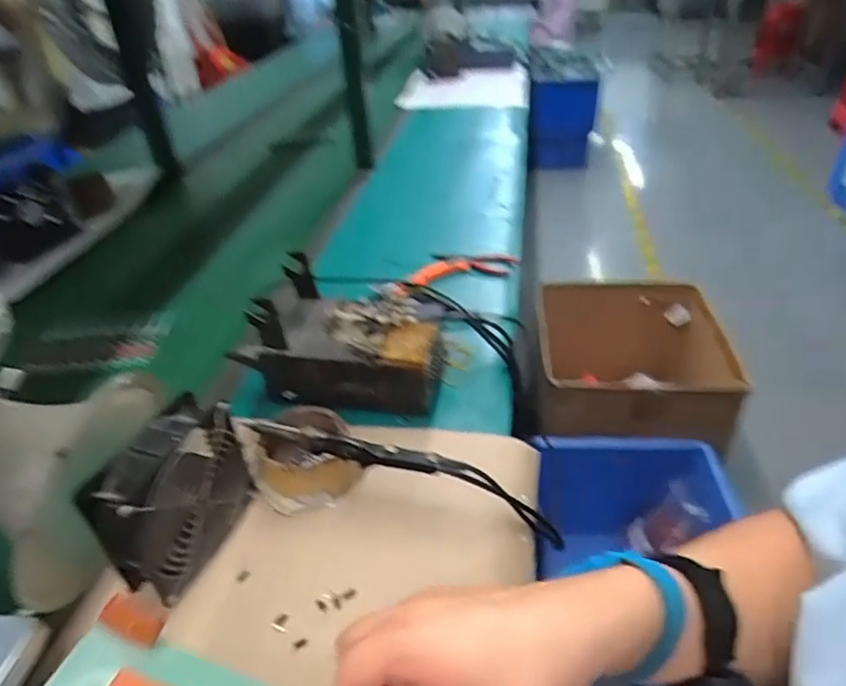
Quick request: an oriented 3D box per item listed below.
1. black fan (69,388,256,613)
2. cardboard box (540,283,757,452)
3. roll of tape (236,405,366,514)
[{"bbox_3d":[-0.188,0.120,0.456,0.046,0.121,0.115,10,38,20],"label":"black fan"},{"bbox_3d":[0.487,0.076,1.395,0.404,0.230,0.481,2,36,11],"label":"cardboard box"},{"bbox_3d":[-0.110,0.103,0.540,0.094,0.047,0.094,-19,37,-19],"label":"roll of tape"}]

...

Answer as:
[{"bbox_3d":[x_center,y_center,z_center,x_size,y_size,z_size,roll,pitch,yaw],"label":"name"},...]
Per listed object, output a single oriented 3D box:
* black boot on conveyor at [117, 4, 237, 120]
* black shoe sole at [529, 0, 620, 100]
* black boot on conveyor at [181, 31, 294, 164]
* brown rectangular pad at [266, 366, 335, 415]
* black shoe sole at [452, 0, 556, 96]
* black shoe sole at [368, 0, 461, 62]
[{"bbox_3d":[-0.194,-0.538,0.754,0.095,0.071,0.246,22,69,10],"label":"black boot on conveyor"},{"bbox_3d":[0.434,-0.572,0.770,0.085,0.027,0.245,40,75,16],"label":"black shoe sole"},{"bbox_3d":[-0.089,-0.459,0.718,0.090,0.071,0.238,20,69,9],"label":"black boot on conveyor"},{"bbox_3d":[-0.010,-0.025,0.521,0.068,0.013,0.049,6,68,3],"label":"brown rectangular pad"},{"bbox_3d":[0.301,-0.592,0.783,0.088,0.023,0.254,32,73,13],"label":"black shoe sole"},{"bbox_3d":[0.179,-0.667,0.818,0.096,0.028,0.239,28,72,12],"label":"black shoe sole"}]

==

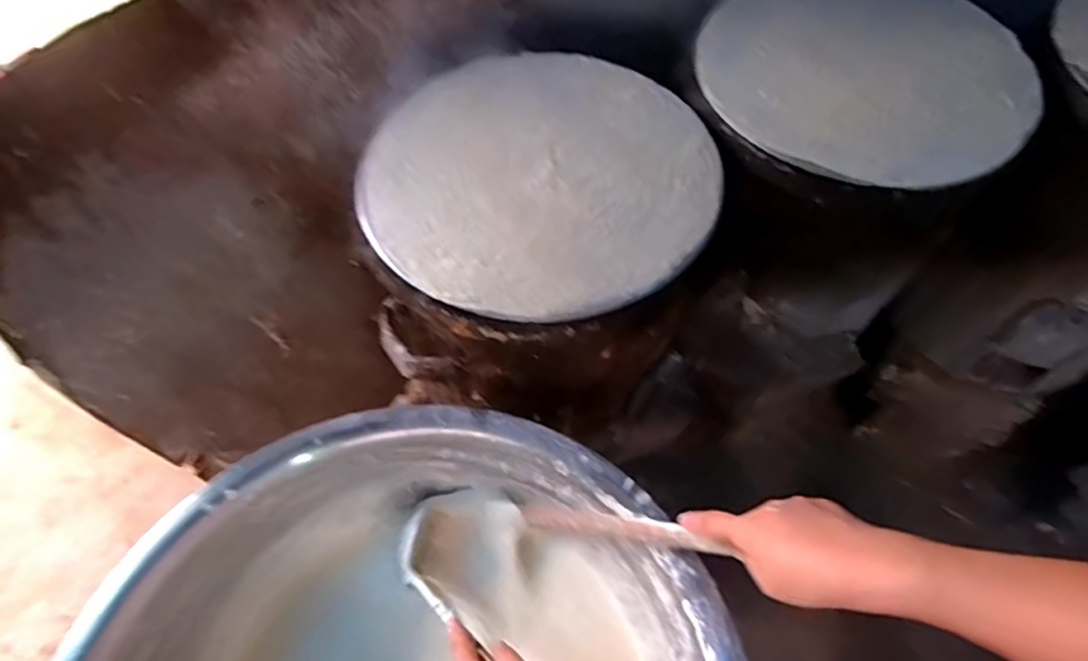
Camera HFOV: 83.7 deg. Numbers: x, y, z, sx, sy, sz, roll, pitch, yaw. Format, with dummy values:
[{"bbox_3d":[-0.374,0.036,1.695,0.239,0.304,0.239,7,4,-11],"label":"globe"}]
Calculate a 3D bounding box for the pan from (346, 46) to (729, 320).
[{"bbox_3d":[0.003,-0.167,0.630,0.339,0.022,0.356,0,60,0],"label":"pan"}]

Task brief –
The expected answer is a copy of each line in the listing above that contains "pitch".

Solution –
[{"bbox_3d":[x_center,y_center,z_center,x_size,y_size,z_size,roll,pitch,yaw],"label":"name"},...]
Camera HFOV: 83.7 deg. Numbers: x, y, z, sx, sy, sz, roll, pitch, yaw. Format, with dummy values:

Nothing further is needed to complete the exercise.